Australia faces an increasingly difficult task to win the first Test against Sri Lanka with just one wicket falling during the opening session on the final day in Hobart.
Despite regular bowling changes from Michael Clarke and a visibly wearing Blundstone Arena pitch, the Australian attack looked toothless until Peter Siddle (1-23) had Sri Lankan captain Mahela Jayawardene caught at slip for 19.
At the first break, Kumar Sangakkara was standing defiant on 58 not out and alongside Thilan Samarawera (17) had helped Sri Lanka to 3-144, most likely out of range for the win given the victory target is 393 but still in with a fighting chance of holding on for a draw.
Sangakkara survived a real scare 10 minutes before the break, successfully reviewing a Nigel Llong decision that had seen him given out to a shooting Shane Watson delivery angled in from around the wicket.
Later the same over, Samaraweera also had a close shave, the right-hander gloving a short ball down leg side and only just getting it past a diving Matthew Wade and to the fence at fine leg.
Having injured his hamstring batting on day four, Clarke took the field from the outset, rooted to his place at first slip and no doubt hoping for an early breakthrough to give the home side much-needed momentum.
But as rumour swirled regarding the emergence of ball-tampering allegations against Australian players earlier in the match, the home side's bowlers struggled to beat the broad blades being wielded by Sangakkara and Mahela Jayawardene (19).

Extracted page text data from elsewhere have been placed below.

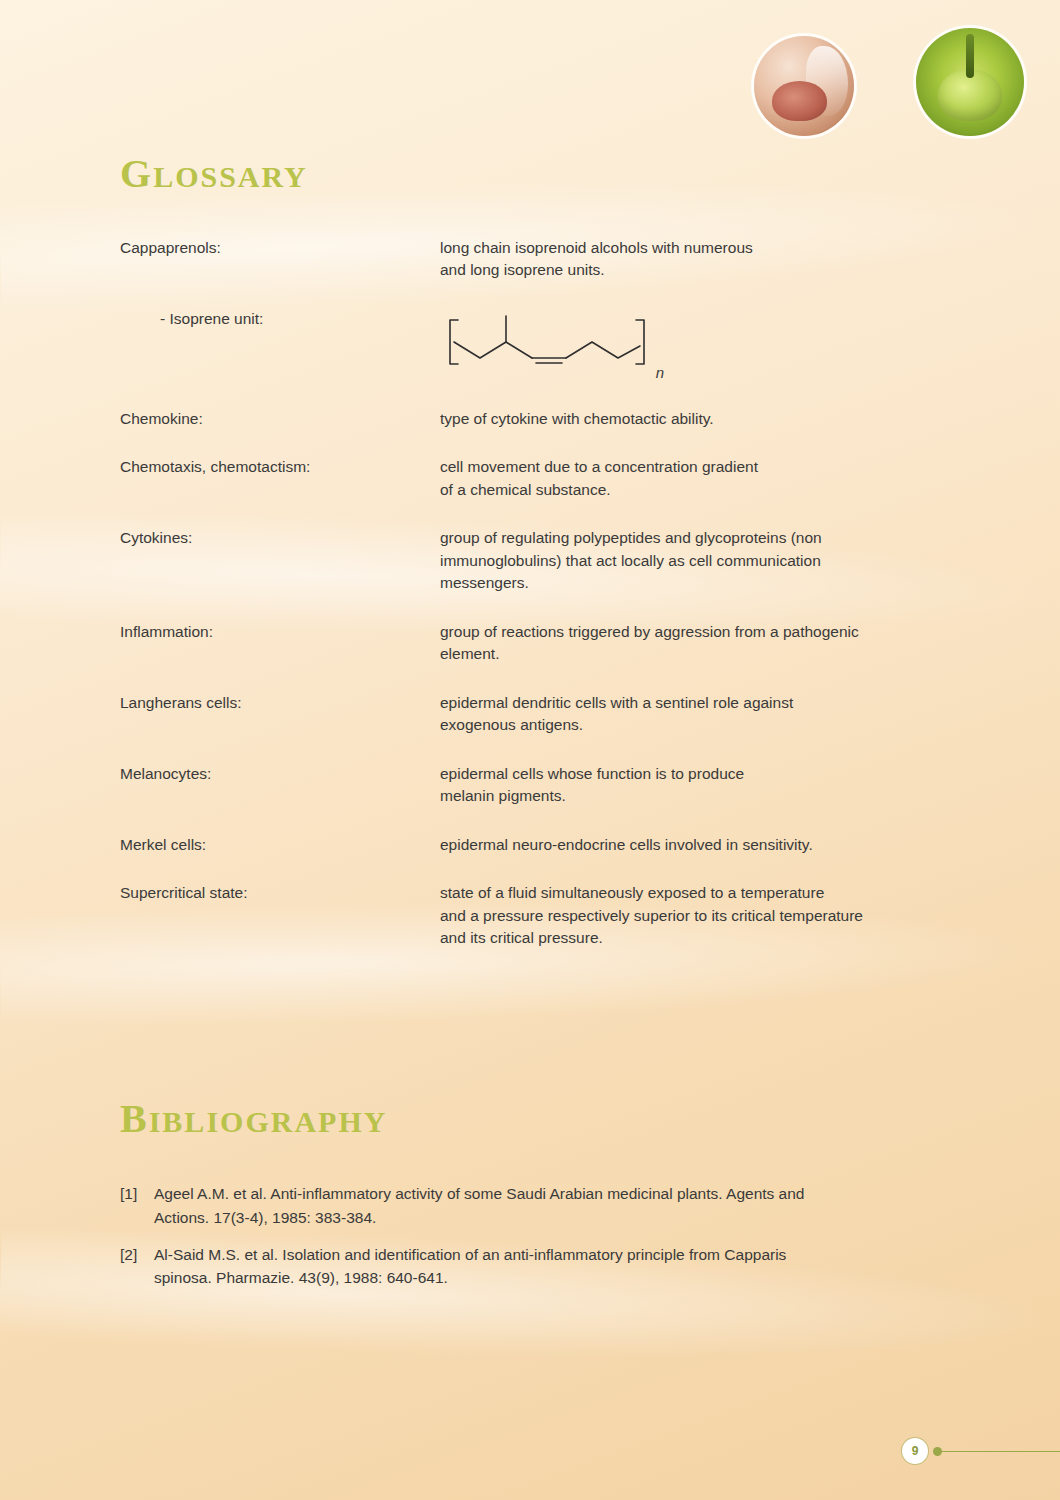GLOSSARY
| Cappaprenols: | long chain isoprenoid alcohols with numerous and long isoprene units. |
| - Isoprene unit: | n |
| Chemokine: | type of cytokine with chemotactic ability. |
| Chemotaxis, chemotactism: | cell movement due to a concentration gradient of a chemical substance. |
| Cytokines: | group of regulating polypeptides and glycoproteins (non immunoglobulins) that act locally as cell communication messengers. |
| Inflammation: | group of reactions triggered by aggression from a pathogenic element. |
| Langherans cells: | epidermal dendritic cells with a sentinel role against exogenous antigens. |
| Melanocytes: | epidermal cells whose function is to produce melanin pigments. |
| Merkel cells: | epidermal neuro-endocrine cells involved in sensitivity. |
| Supercritical state: | state of a fluid simultaneously exposed to a temperature and a pressure respectively superior to its critical temperature and its critical pressure. |
BIBLIOGRAPHY
[1] Ageel A.M. et al. Anti-inflammatory activity of some Saudi Arabian medicinal plants. Agents and Actions. 17(3-4), 1985: 383-384.
[2] Al-Said M.S. et al. Isolation and identification of an anti-inflammatory principle from Capparis spinosa. Pharmazie. 43(9), 1988: 640-641.
9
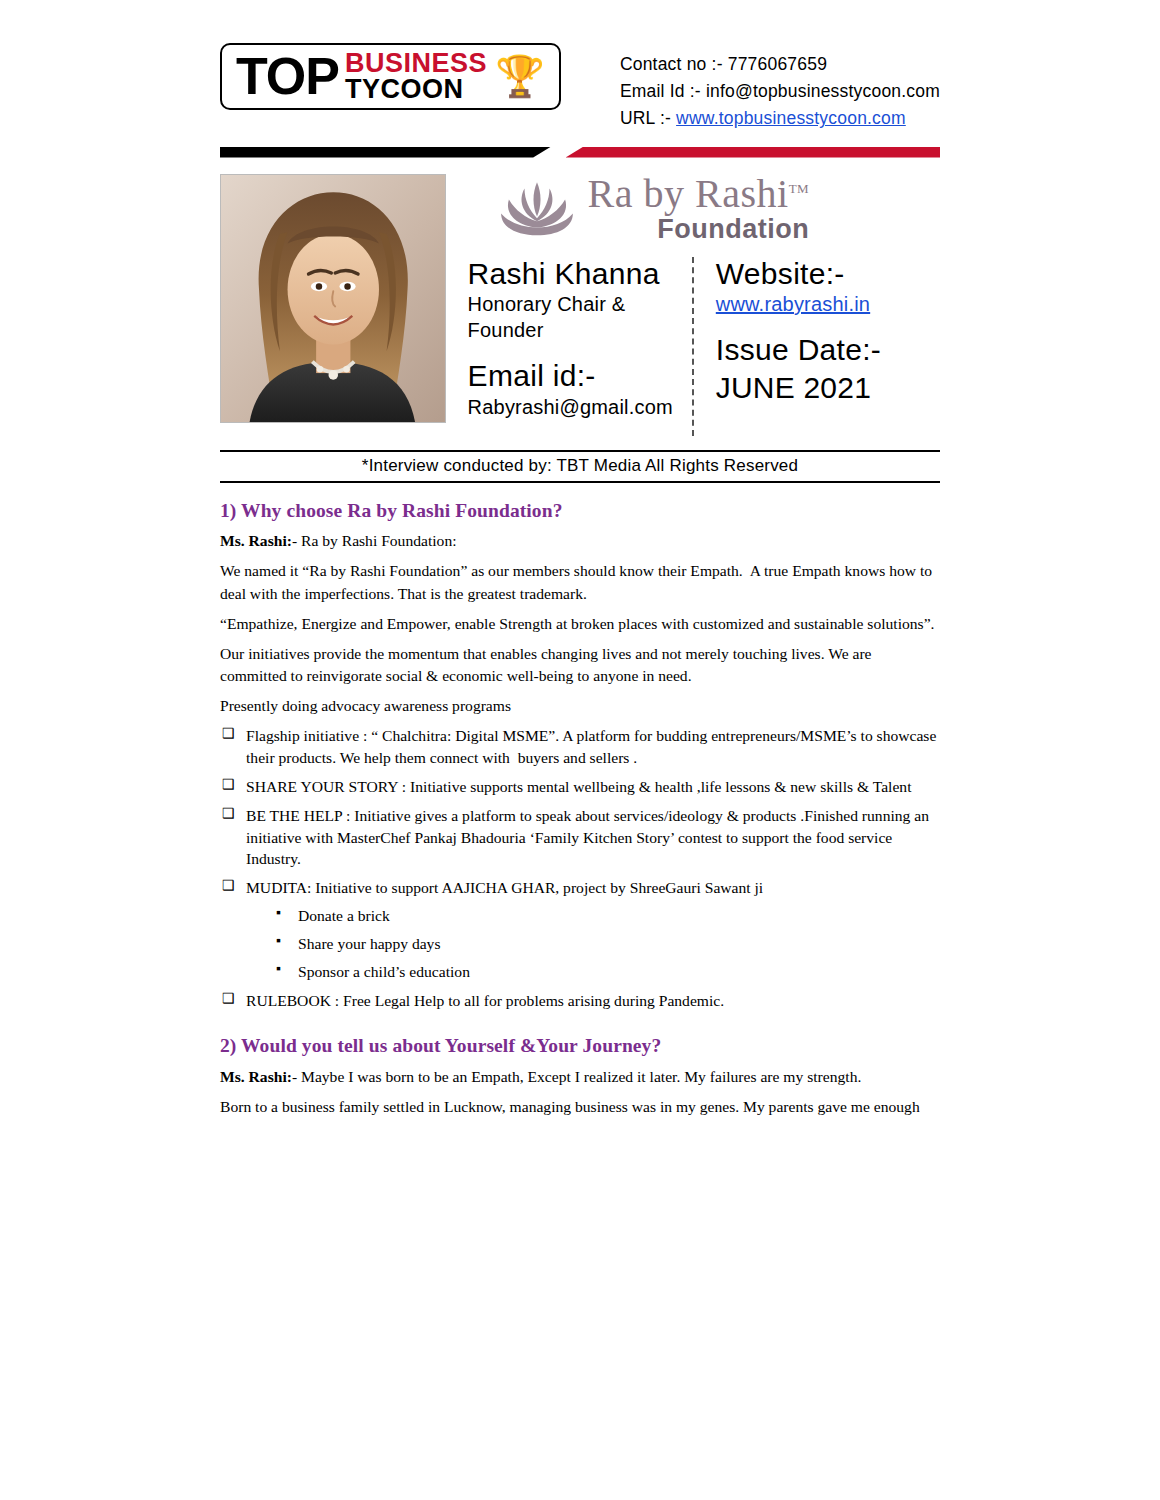TOP
BUSINESS TYCOON
🏆
Contact no :- 7776067659
Email Id :- info@topbusinesstycoon.com
URL :- www.topbusinesstycoon.com
Ra by RashiTM Foundation
Rashi Khanna
Honorary Chair & Founder
Email id:-
Rabyrashi@gmail.com
Website:-
www.rabyrashi.in
Issue Date:-
JUNE 2021
*Interview conducted by: TBT Media All Rights Reserved
1) Why choose Ra by Rashi Foundation?
Ms. Rashi:- Ra by Rashi Foundation:
We named it “Ra by Rashi Foundation” as our members should know their Empath. A true Empath knows how to deal with the imperfections. That is the greatest trademark.
“Empathize, Energize and Empower, enable Strength at broken places with customized and sustainable solutions”.
Our initiatives provide the momentum that enables changing lives and not merely touching lives. We are committed to reinvigorate social & economic well-being to anyone in need.
Presently doing advocacy awareness programs
Flagship initiative : “ Chalchitra: Digital MSME”. A platform for budding entrepreneurs/MSME’s to showcase their products. We help them connect with buyers and sellers .
SHARE YOUR STORY : Initiative supports mental wellbeing & health ,life lessons & new skills & Talent
BE THE HELP : Initiative gives a platform to speak about services/ideology & products .Finished running an initiative with MasterChef Pankaj Bhadouria ‘Family Kitchen Story’ contest to support the food service Industry.
MUDITA: Initiative to support AAJICHA GHAR, project by ShreeGauri Sawant ji
Donate a brick
Share your happy days
Sponsor a child’s education
RULEBOOK : Free Legal Help to all for problems arising during Pandemic.
2) Would you tell us about Yourself &Your Journey?
Ms. Rashi:- Maybe I was born to be an Empath, Except I realized it later. My failures are my strength.
Born to a business family settled in Lucknow, managing business was in my genes. My parents gave me enough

The veteran pair, boasting 248 Test matches and more than 20,000 runs between them, stood defiant throughout the first hour of play and were looking increasingly well set on a wearing pitch as the session progressed.
But it was the brave Siddle that came to his nation's aid yet again, tempting Jayawardene into an open-bladed prod outside off stump that travelled low to Clarke's right at first slip and was duly pouched by the hamstrung captain.
Jayawardene had taken 24 deliveries to open his account late on day four and continued in circumspect fashion on Tuesday, occupying for 77 balls before falling prey to Siddle's probing line and length.
As the skipper trudged back to the pavilion, he was replaced by another experienced campaigner in Samaraweera, but the 36-year-old right-hander looked decidedly less comfortable than his captain during a close inspection from Mitchell Starc.
The tall left-arm quick was a tricky proposition from around the wicket at Blundstone Arena's Church Street end, angling the ball in and shaping it towards slip to twice beat Samaraweera's outside edge by a whisker.
Off-spinner Nathan Lyon trundled away at the Southern End and despite getting the odd delivery to pop and spin, couldn't buy a breakthrough.
Clarke also tried the part-time leg-breaks of David Warner in a sign the Australian front-liners were in need of a break given the absence of injured paceman Ben Hilfenhaus.
Australia will have the option to take the new ball 10 overs after the break and the hour after lunch appears likely to reveal more about the likely outcome in this increasingly gripping encounter.